> _Given records_
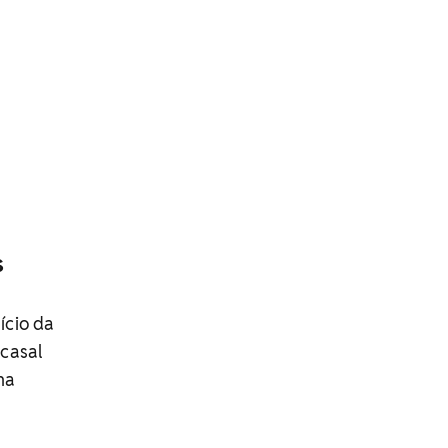
s
ício da
casal
ma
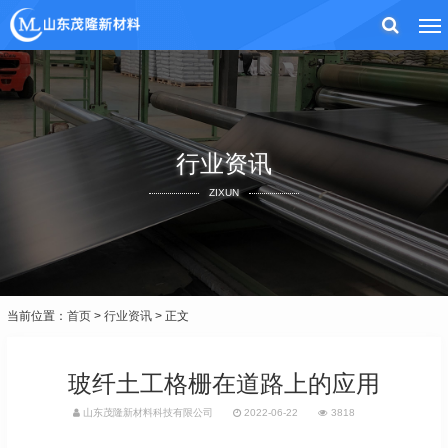
行业资讯
ZIXUN
当前位置：
首页
>
行业资讯
> 正文
玻纤土工格栅在道路上的应用
山东茂隆新材料科技有限公司
2022-06-22
3818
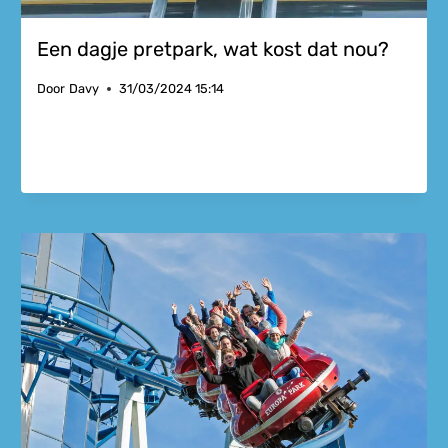
Een dagje pretpark, wat kost dat nou?
Door
Davy
31/03/2024 15:14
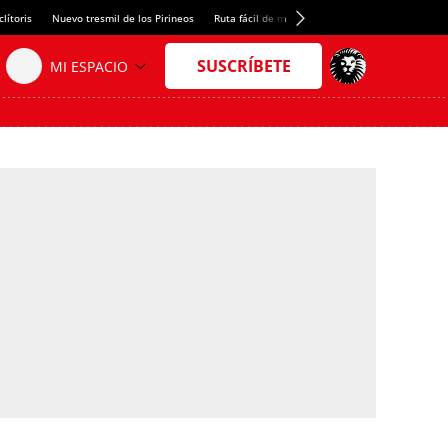
lítoris
Nuevo tresmil de los Pirineos
Ruta fácil de montaña
El arroz más meloso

> _Exercise details_
Return each line above word for word. Skip the pictures.

> _Output of the exercise_
s
ício da
casal
ma
行业资讯
ZIXUN
当前位置：
首页
>
行业资讯
> 正文
玻纤土工格栅在道路上的应用
山东茂隆新材料科技有限公司
2022-06-22
3818
Een dagje pretpark, wat kost dat nou?
Door
Davy
31/03/2024 15:14
lítoris
Nuevo tresmil de los Pirineos
Ruta fácil de montaña
El arroz más meloso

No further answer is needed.